The LPDDR4 memory is not actually clocked at 13 Mhz, is it? That seems to be two orders of magnitude lower than the expected frequency of around 1600 Mhz. Is this having the issue as Jetson TX2, mentioned here: https://devtalk.nvidia.com/default/topic/1024058/jetson-tx2/cuda-devicequery-and-bandwidth-test-on-tx2-are-weird-/? If this is actually correct, I would be surprised if the GPU and CPU are not starved of data under any appreciable workload.

Hi kss223, yes you are right, that is an incorrect output from deviceQuery. You can monitor the true memory frequency using tegrastats utility. It is reported as EMC in the tool. Launch it with sudo to get the EMC frequency.

Hi dusty, thanks for the prompt reply!

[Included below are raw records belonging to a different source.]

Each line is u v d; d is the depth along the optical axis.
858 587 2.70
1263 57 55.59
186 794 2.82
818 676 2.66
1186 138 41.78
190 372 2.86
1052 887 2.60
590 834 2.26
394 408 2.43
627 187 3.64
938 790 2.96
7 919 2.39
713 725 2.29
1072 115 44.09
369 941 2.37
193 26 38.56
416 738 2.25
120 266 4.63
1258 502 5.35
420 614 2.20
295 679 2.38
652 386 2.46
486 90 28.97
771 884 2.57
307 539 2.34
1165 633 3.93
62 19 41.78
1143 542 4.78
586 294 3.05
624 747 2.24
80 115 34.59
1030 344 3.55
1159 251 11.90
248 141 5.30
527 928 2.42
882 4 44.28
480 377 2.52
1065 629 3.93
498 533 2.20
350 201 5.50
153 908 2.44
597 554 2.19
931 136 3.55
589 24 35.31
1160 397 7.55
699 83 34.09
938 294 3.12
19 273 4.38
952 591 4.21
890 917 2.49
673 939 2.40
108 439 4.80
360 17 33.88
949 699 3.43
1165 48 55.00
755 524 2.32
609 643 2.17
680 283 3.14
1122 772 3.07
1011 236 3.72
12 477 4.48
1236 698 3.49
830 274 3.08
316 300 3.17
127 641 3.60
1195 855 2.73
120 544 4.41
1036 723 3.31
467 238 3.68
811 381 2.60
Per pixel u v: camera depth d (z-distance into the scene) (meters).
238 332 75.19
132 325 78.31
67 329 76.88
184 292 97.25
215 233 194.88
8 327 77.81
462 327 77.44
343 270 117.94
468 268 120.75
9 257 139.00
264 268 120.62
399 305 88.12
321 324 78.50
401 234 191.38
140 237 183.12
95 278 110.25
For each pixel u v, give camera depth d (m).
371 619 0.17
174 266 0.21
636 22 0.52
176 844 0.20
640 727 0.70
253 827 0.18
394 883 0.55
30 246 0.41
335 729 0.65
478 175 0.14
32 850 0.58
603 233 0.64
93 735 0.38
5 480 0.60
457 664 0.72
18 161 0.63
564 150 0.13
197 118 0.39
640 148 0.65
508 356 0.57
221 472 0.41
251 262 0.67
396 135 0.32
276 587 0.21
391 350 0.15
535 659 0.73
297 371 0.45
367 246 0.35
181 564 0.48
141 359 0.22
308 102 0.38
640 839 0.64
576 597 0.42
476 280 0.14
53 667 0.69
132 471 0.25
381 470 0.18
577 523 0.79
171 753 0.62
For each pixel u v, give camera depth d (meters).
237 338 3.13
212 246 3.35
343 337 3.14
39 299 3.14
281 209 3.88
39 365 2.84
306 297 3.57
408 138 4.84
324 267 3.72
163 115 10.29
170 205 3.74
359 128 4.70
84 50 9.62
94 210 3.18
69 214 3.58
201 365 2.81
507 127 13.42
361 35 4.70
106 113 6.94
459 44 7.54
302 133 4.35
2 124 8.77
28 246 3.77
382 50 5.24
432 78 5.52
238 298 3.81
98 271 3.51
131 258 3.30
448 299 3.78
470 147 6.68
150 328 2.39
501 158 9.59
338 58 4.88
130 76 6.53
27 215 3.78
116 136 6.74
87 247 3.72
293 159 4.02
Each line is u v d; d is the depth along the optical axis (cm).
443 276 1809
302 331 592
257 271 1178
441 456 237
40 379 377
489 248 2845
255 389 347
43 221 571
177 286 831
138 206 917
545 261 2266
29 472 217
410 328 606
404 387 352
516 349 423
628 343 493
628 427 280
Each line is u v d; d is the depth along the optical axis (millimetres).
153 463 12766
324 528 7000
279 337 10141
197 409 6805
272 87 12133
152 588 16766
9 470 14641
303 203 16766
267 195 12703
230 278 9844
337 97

However, after running tegrastats, I think it is incorrect as well:

tegrastats
RAM 2691/3965MB (lfb 107x4MB) CPU [3%@1428,2%@1428,2%@1428,2%@1428] EMC_FREQ 0% GR3D_FREQ 0% PLL@21.5C CPU@23C iwlwifi@28C PMIC@100C GPU@22.5C AO@30.5C thermal@22.75C POM_5V_IN 1831/1831 POM_5V_GPU 122/122 POM_5V_CPU 203/203

It doesn’t show a percentage followed by a frequency, as shown here for a TX2 board:
https://devtalk.nvidia.com/default/topic/1027315/jetson-tx2/command-to-check-if-gpus-are-enabled-on-nvidia-jetson-tx2/post/5225270/
But running the excellent jetson stats by rbonghi at the same time https://github.com/rbonghi/jetson_stats shows the following: https://imgur.com/a/dmZ0Wkz
So there is indeed a load on the EMC (GPU memory). Not a huge issue though, but I figured other people will run into this sooner or later.

Also for people who can’t figure out how to run jetsonstats, it seems to have changed for this version of the release. It is not an executable in some folder or in the home directory. It is just a command.

Hi,

Please execute the tegrastats with root authority.

sudo tegrastats

Thanks.

That fixed it, did not know that was required, thanks.

Will there be any fix in cudaDeviceQuery? It seems to be still an issue in jetpack 4.4-b144. The memory clock rate is still given as 13MHz.